*Work item*.
Transcribe all the records with complete accuracy.

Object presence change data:

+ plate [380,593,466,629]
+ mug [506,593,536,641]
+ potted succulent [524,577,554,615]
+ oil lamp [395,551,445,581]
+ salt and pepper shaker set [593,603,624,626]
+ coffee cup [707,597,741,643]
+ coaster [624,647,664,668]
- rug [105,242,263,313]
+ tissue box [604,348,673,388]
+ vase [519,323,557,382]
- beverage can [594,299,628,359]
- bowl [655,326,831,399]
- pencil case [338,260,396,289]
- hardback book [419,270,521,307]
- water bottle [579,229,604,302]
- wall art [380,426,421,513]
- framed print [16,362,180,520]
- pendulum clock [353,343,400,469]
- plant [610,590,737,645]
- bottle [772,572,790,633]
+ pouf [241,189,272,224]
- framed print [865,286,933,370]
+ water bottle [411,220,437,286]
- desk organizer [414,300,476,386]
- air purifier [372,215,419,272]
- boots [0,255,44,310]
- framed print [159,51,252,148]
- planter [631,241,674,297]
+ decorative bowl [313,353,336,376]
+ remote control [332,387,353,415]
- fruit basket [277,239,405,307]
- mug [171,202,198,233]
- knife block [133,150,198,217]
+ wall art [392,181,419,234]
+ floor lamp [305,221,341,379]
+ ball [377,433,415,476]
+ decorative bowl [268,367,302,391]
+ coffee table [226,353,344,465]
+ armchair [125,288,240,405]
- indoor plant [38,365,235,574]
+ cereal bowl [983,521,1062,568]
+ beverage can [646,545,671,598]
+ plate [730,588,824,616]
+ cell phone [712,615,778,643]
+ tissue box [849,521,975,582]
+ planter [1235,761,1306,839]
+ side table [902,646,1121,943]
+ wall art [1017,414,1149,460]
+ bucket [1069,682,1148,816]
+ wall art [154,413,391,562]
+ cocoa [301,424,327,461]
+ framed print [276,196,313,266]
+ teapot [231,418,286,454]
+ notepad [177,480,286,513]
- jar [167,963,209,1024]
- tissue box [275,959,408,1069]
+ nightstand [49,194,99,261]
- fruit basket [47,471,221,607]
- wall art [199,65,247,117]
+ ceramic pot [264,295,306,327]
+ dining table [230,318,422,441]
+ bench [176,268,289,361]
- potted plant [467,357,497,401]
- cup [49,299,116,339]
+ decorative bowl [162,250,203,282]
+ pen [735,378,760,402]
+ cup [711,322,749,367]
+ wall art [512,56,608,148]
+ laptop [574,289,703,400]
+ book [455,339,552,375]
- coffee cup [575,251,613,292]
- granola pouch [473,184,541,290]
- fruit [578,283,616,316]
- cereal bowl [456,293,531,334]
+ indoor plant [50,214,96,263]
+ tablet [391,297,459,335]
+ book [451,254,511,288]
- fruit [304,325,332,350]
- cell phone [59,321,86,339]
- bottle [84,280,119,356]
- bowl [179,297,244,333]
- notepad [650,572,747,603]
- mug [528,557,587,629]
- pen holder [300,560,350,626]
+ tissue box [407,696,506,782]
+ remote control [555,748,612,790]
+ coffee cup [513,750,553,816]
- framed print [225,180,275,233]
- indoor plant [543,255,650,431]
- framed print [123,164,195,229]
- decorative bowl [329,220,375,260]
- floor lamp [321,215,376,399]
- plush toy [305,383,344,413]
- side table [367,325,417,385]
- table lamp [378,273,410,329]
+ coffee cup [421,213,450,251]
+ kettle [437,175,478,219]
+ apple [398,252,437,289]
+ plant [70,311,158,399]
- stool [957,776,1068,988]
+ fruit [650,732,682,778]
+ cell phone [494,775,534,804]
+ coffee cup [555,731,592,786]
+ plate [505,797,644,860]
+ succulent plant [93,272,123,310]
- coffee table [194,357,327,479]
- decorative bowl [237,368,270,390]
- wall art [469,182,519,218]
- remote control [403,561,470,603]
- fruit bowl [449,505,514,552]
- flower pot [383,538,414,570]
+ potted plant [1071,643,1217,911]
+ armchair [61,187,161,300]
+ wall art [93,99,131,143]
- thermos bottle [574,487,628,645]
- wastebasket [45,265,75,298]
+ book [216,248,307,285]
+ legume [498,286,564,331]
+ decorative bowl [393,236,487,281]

*Finished task*.
+ plate [380,593,466,629]
+ mug [506,593,536,641]
+ potted succulent [524,577,554,615]
+ oil lamp [395,551,445,581]
+ salt and pepper shaker set [593,603,624,626]
+ coffee cup [707,597,741,643]
+ coaster [624,647,664,668]
- rug [105,242,263,313]
+ tissue box [604,348,673,388]
+ vase [519,323,557,382]
- beverage can [594,299,628,359]
- bowl [655,326,831,399]
- pencil case [338,260,396,289]
- hardback book [419,270,521,307]
- water bottle [579,229,604,302]
- wall art [380,426,421,513]
- framed print [16,362,180,520]
- pendulum clock [353,343,400,469]
- plant [610,590,737,645]
- bottle [772,572,790,633]
+ pouf [241,189,272,224]
- framed print [865,286,933,370]
+ water bottle [411,220,437,286]
- desk organizer [414,300,476,386]
- air purifier [372,215,419,272]
- boots [0,255,44,310]
- framed print [159,51,252,148]
- planter [631,241,674,297]
+ decorative bowl [313,353,336,376]
+ remote control [332,387,353,415]
- fruit basket [277,239,405,307]
- mug [171,202,198,233]
- knife block [133,150,198,217]
+ wall art [392,181,419,234]
+ floor lamp [305,221,341,379]
+ ball [377,433,415,476]
+ decorative bowl [268,367,302,391]
+ coffee table [226,353,344,465]
+ armchair [125,288,240,405]
- indoor plant [38,365,235,574]
+ cereal bowl [983,521,1062,568]
+ beverage can [646,545,671,598]
+ plate [730,588,824,616]
+ cell phone [712,615,778,643]
+ tissue box [849,521,975,582]
+ planter [1235,761,1306,839]
+ side table [902,646,1121,943]
+ wall art [1017,414,1149,460]
+ bucket [1069,682,1148,816]
+ wall art [154,413,391,562]
+ cocoa [301,424,327,461]
+ framed print [276,196,313,266]
+ teapot [231,418,286,454]
+ notepad [177,480,286,513]
- jar [167,963,209,1024]
- tissue box [275,959,408,1069]
+ nightstand [49,194,99,261]
- fruit basket [47,471,221,607]
- wall art [199,65,247,117]
+ ceramic pot [264,295,306,327]
+ dining table [230,318,422,441]
+ bench [176,268,289,361]
- potted plant [467,357,497,401]
- cup [49,299,116,339]
+ decorative bowl [162,250,203,282]
+ pen [735,378,760,402]
+ cup [711,322,749,367]
+ wall art [512,56,608,148]
+ laptop [574,289,703,400]
+ book [455,339,552,375]
- coffee cup [575,251,613,292]
- granola pouch [473,184,541,290]
- fruit [578,283,616,316]
- cereal bowl [456,293,531,334]
+ indoor plant [50,214,96,263]
+ tablet [391,297,459,335]
+ book [451,254,511,288]
- fruit [304,325,332,350]
- cell phone [59,321,86,339]
- bottle [84,280,119,356]
- bowl [179,297,244,333]
- notepad [650,572,747,603]
- mug [528,557,587,629]
- pen holder [300,560,350,626]
+ tissue box [407,696,506,782]
+ remote control [555,748,612,790]
+ coffee cup [513,750,553,816]
- framed print [225,180,275,233]
- indoor plant [543,255,650,431]
- framed print [123,164,195,229]
- decorative bowl [329,220,375,260]
- floor lamp [321,215,376,399]
- plush toy [305,383,344,413]
- side table [367,325,417,385]
- table lamp [378,273,410,329]
+ coffee cup [421,213,450,251]
+ kettle [437,175,478,219]
+ apple [398,252,437,289]
+ plant [70,311,158,399]
- stool [957,776,1068,988]
+ fruit [650,732,682,778]
+ cell phone [494,775,534,804]
+ coffee cup [555,731,592,786]
+ plate [505,797,644,860]
+ succulent plant [93,272,123,310]
- coffee table [194,357,327,479]
- decorative bowl [237,368,270,390]
- wall art [469,182,519,218]
- remote control [403,561,470,603]
- fruit bowl [449,505,514,552]
- flower pot [383,538,414,570]
+ potted plant [1071,643,1217,911]
+ armchair [61,187,161,300]
+ wall art [93,99,131,143]
- thermos bottle [574,487,628,645]
- wastebasket [45,265,75,298]
+ book [216,248,307,285]
+ legume [498,286,564,331]
+ decorative bowl [393,236,487,281]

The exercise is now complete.